■ **THE DATA**

*** Begin section ***

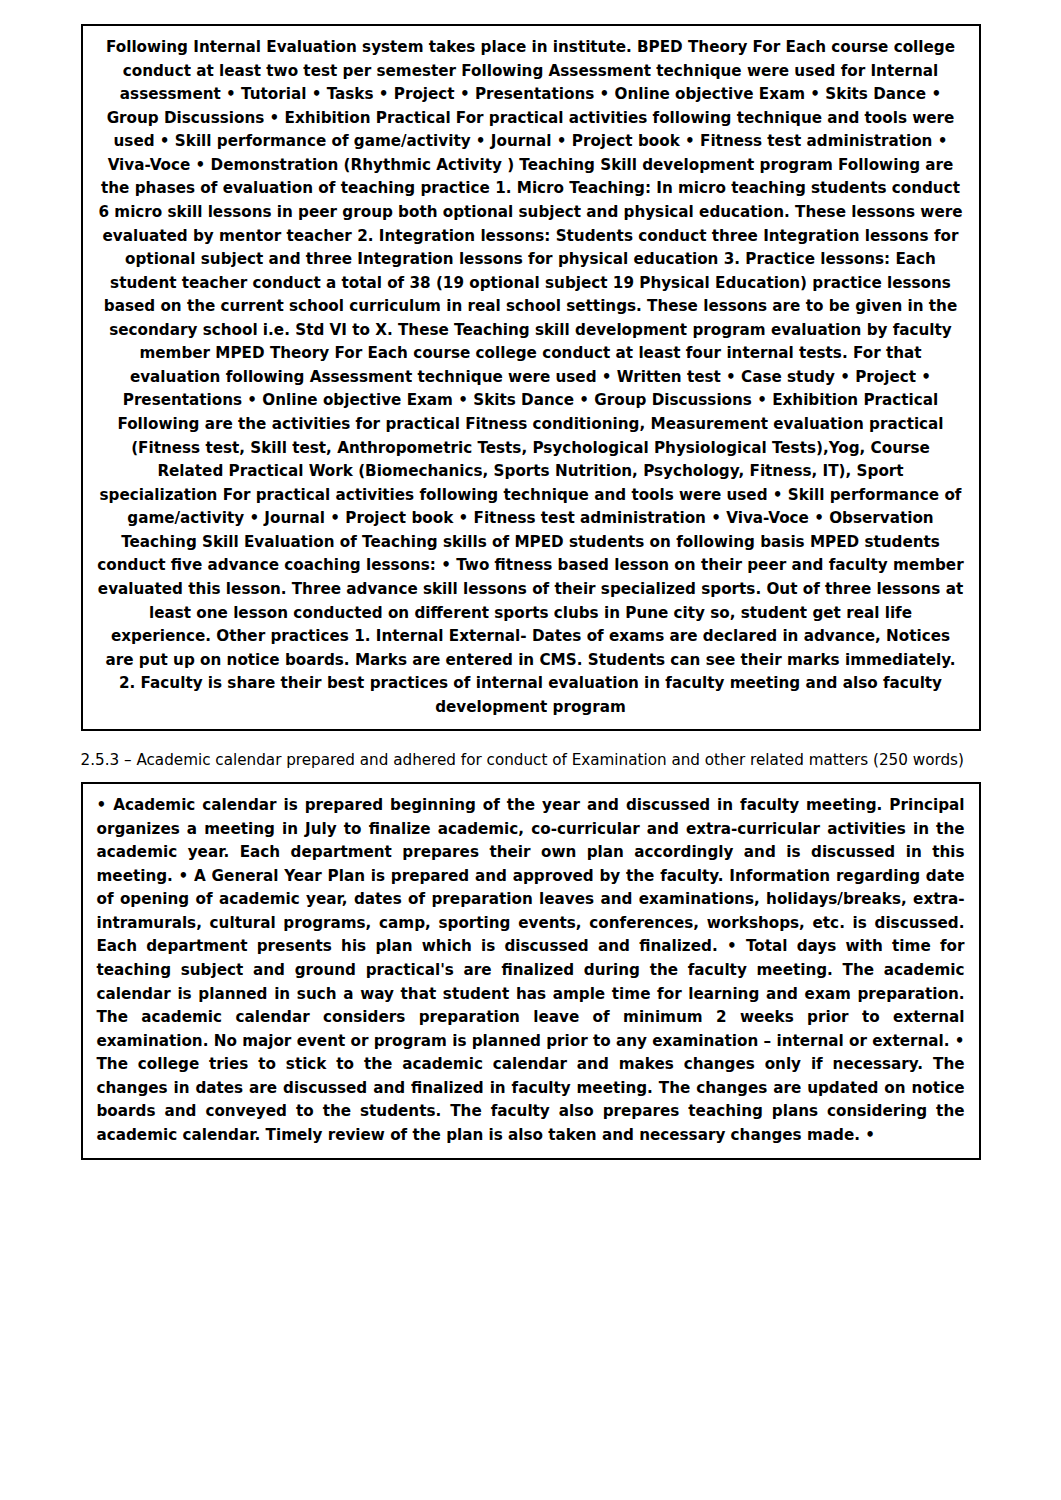Following Internal Evaluation system takes place in institute. BPED Theory For Each course college conduct at least two test per semester Following Assessment technique were used for Internal assessment • Tutorial • Tasks • Project • Presentations • Online objective Exam • Skits Dance • Group Discussions • Exhibition Practical For practical activities following technique and tools were used • Skill performance of game/activity • Journal • Project book • Fitness test administration • Viva-Voce • Demonstration (Rhythmic Activity ) Teaching Skill development program Following are the phases of evaluation of teaching practice 1. Micro Teaching: In micro teaching students conduct 6 micro skill lessons in peer group both optional subject and physical education. These lessons were evaluated by mentor teacher 2. Integration lessons: Students conduct three Integration lessons for optional subject and three Integration lessons for physical education 3. Practice lessons: Each student teacher conduct a total of 38 (19 optional subject 19 Physical Education) practice lessons based on the current school curriculum in real school settings. These lessons are to be given in the secondary school i.e. Std VI to X. These Teaching skill development program evaluation by faculty member MPED Theory For Each course college conduct at least four internal tests. For that evaluation following Assessment technique were used • Written test • Case study • Project • Presentations • Online objective Exam • Skits Dance • Group Discussions • Exhibition Practical Following are the activities for practical Fitness conditioning, Measurement evaluation practical (Fitness test, Skill test, Anthropometric Tests, Psychological Physiological Tests),Yog, Course Related Practical Work (Biomechanics, Sports Nutrition, Psychology, Fitness, IT), Sport specialization For practical activities following technique and tools were used • Skill performance of game/activity • Journal • Project book • Fitness test administration • Viva-Voce • Observation Teaching Skill Evaluation of Teaching skills of MPED students on following basis MPED students conduct five advance coaching lessons: • Two fitness based lesson on their peer and faculty member evaluated this lesson. Three advance skill lessons of their specialized sports. Out of three lessons at least one lesson conducted on different sports clubs in Pune city so, student get real life experience. Other practices 1. Internal External- Dates of exams are declared in advance, Notices are put up on notice boards. Marks are entered in CMS. Students can see their marks immediately. 2. Faculty is share their best practices of internal evaluation in faculty meeting and also faculty development program
2.5.3 – Academic calendar prepared and adhered for conduct of Examination and other related matters (250 words)
• Academic calendar is prepared beginning of the year and discussed in faculty meeting. Principal organizes a meeting in July to finalize academic, co-curricular and extra-curricular activities in the academic year. Each department prepares their own plan accordingly and is discussed in this meeting. • A General Year Plan is prepared and approved by the faculty. Information regarding date of opening of academic year, dates of preparation leaves and examinations, holidays/breaks, extra-intramurals, cultural programs, camp, sporting events, conferences, workshops, etc. is discussed. Each department presents his plan which is discussed and finalized. • Total days with time for teaching subject and ground practical's are finalized during the faculty meeting. The academic calendar is planned in such a way that student has ample time for learning and exam preparation. The academic calendar considers preparation leave of minimum 2 weeks prior to external examination. No major event or program is planned prior to any examination – internal or external. • The college tries to stick to the academic calendar and makes changes only if necessary. The changes in dates are discussed and finalized in faculty meeting. The changes are updated on notice boards and conveyed to the students. The faculty also prepares teaching plans considering the academic calendar. Timely review of the plan is also taken and necessary changes made. •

*** End section ***

■ **ASSIGNMENT**
An exact copy of the lines from the one with "2.5.3 – Academic" through the last line of the listing is the whole answer.

■ **TASK SOLUTION**
2.5.3 – Academic calendar prepared and adhered for conduct of Examination and other related matters (250 words)
• Academic calendar is prepared beginning of the year and discussed in faculty meeting. Principal organizes a meeting in July to finalize academic, co-curricular and extra-curricular activities in the academic year. Each department prepares their own plan accordingly and is discussed in this meeting. • A General Year Plan is prepared and approved by the faculty. Information regarding date of opening of academic year, dates of preparation leaves and examinations, holidays/breaks, extra-intramurals, cultural programs, camp, sporting events, conferences, workshops, etc. is discussed. Each department presents his plan which is discussed and finalized. • Total days with time for teaching subject and ground practical's are finalized during the faculty meeting. The academic calendar is planned in such a way that student has ample time for learning and exam preparation. The academic calendar considers preparation leave of minimum 2 weeks prior to external examination. No major event or program is planned prior to any examination – internal or external. • The college tries to stick to the academic calendar and makes changes only if necessary. The changes in dates are discussed and finalized in faculty meeting. The changes are updated on notice boards and conveyed to the students. The faculty also prepares teaching plans considering the academic calendar. Timely review of the plan is also taken and necessary changes made. •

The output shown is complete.